Cyndi Lauper: Detour

Cyndi-Laupers-Detour-Album

Videos by American Songwriter

Cyndi Lauper
Detour
(Sire)
Rating: 2.5 out of 5 stars

Ms. Kinky Boots takes her Betty Boop vocal affectations and Noo Youwk accent to Nashville, hires some ringers in Emmylou Harris, Vince Gill, Jewel, Willie Nelson, and Alison Krauss — all of whom should know better — and lets fly on a dozen country classics from the ’30s, ’40s, ’50s and ’60s. With veteran producer Tony Brown behind the board, this is guaranteed to avoid being an embarrassment but really, what is the point?

Lauper, coming off a surprisingly successful foray, errr detour, into blues, seems to have her heart in this and the playing by Nashville pros is never less than on-point. Perhaps the concept is to expose these dozen standards to a new audience through Lauper’s higher profile stardom. Still, nothing here hasn’t been done many times before, and much better, by either the original artists (do we need a shockingly feeble-voiced Willie Nelson dueting with Lauper on his “Night Life”?) or others closer to the country aesthetic. Does Lauper think her by-the-numbers version of the chestnut “Heartache By The Numbers,” a tune already done by legends like Ray Price, George Jones, Kitty Wells, Buck Owens and Dwight Yoakam to name a few, is going to become the new standard? On the plus side, her team dug deep to unearth Marty Robbins’ 1963 hit “Begging for You” and Lauper has some fun with the swing of Patsy Montana’s 1935 vintage “I Want to be a Cowboy’s Sweetheart,” even if you feel she doesn’t connect with those lyrics other than as wry comedy. 

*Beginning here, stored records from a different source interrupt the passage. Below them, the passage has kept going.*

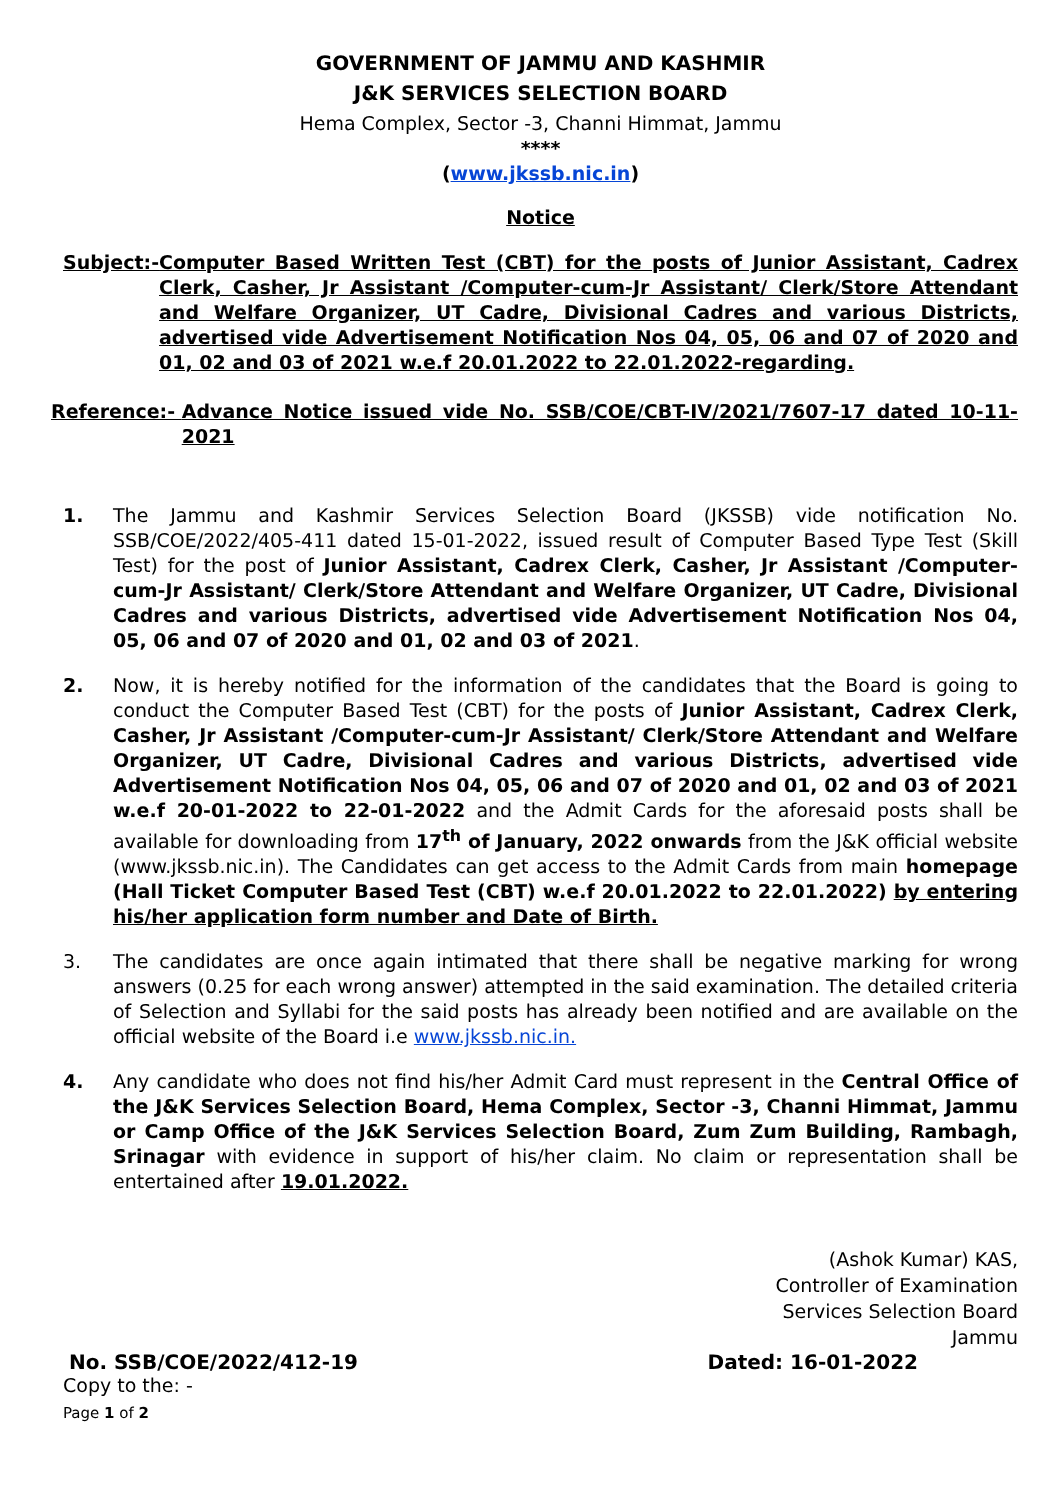GOVERNMENT OF JAMMU AND KASHMIR
J&K SERVICES SELECTION BOARD
Hema Complex, Sector -3, Channi Himmat, Jammu
****
(www.jkssb.nic.in)
Notice
Subject:- Computer Based Written Test (CBT) for the posts of Junior Assistant, Cadrex Clerk, Casher, Jr Assistant /Computer-cum-Jr Assistant/ Clerk/Store Attendant and Welfare Organizer, UT Cadre, Divisional Cadres and various Districts, advertised vide Advertisement Notification Nos 04, 05, 06 and 07 of 2020 and 01, 02 and 03 of 2021 w.e.f 20.01.2022 to 22.01.2022-regarding.
Reference:- Advance Notice issued vide No. SSB/COE/CBT-IV/2021/7607-17 dated 10-11-2021
1. The Jammu and Kashmir Services Selection Board (JKSSB) vide notification No. SSB/COE/2022/405-411 dated 15-01-2022, issued result of Computer Based Type Test (Skill Test) for the post of Junior Assistant, Cadrex Clerk, Casher, Jr Assistant /Computer-cum-Jr Assistant/ Clerk/Store Attendant and Welfare Organizer, UT Cadre, Divisional Cadres and various Districts, advertised vide Advertisement Notification Nos 04, 05, 06 and 07 of 2020 and 01, 02 and 03 of 2021.
2. Now, it is hereby notified for the information of the candidates that the Board is going to conduct the Computer Based Test (CBT) for the posts of Junior Assistant, Cadrex Clerk, Casher, Jr Assistant /Computer-cum-Jr Assistant/ Clerk/Store Attendant and Welfare Organizer, UT Cadre, Divisional Cadres and various Districts, advertised vide Advertisement Notification Nos 04, 05, 06 and 07 of 2020 and 01, 02 and 03 of 2021 w.e.f 20-01-2022 to 22-01-2022 and the Admit Cards for the aforesaid posts shall be available for downloading from 17<sup>th</sup> of January, 2022 onwards from the J&K official website (www.jkssb.nic.in). The Candidates can get access to the Admit Cards from main homepage (Hall Ticket Computer Based Test (CBT) w.e.f 20.01.2022 to 22.01.2022) by entering his/her application form number and Date of Birth.
3. The candidates are once again intimated that there shall be negative marking for wrong answers (0.25 for each wrong answer) attempted in the said examination. The detailed criteria of Selection and Syllabi for the said posts has already been notified and are available on the official website of the Board i.e www.jkssb.nic.in.
4. Any candidate who does not find his/her Admit Card must represent in the Central Office of the J&K Services Selection Board, Hema Complex, Sector -3, Channi Himmat, Jammu or Camp Office of the J&K Services Selection Board, Zum Zum Building, Rambagh, Srinagar with evidence in support of his/her claim. No claim or representation shall be entertained after 19.01.2022.
(Ashok Kumar) KAS,
Controller of Examination
Services Selection Board
Jammu
No. SSB/COE/2022/412-19 Dated: 16-01-2022
Copy to the: -
Page 1 of 2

The singer is never less than committed with a few tracks like the noir-ish version of “Misty Blue” nicely combining her diva propensities with a more refined approach. And it’s tough to ruin pop country landmarks like “End of the World,” even if Lauper can’t come close to the sympathetic naive power of Skeeter Davis’ original. But revisiting two Patsy Cline gems “I Fall to Pieces” and “Walking After Midnight” adds nothing except to realize just how poorly they fit with Lauper’s high pitched vocals, even as she tries to duplicate the natural catch in Cline’s voice.   

Sure, we know that girls just want to have fun. But perhaps Lauper should have taken the album’s title to heart and circumvented this ill-fitting and entirely unnecessary career side trip.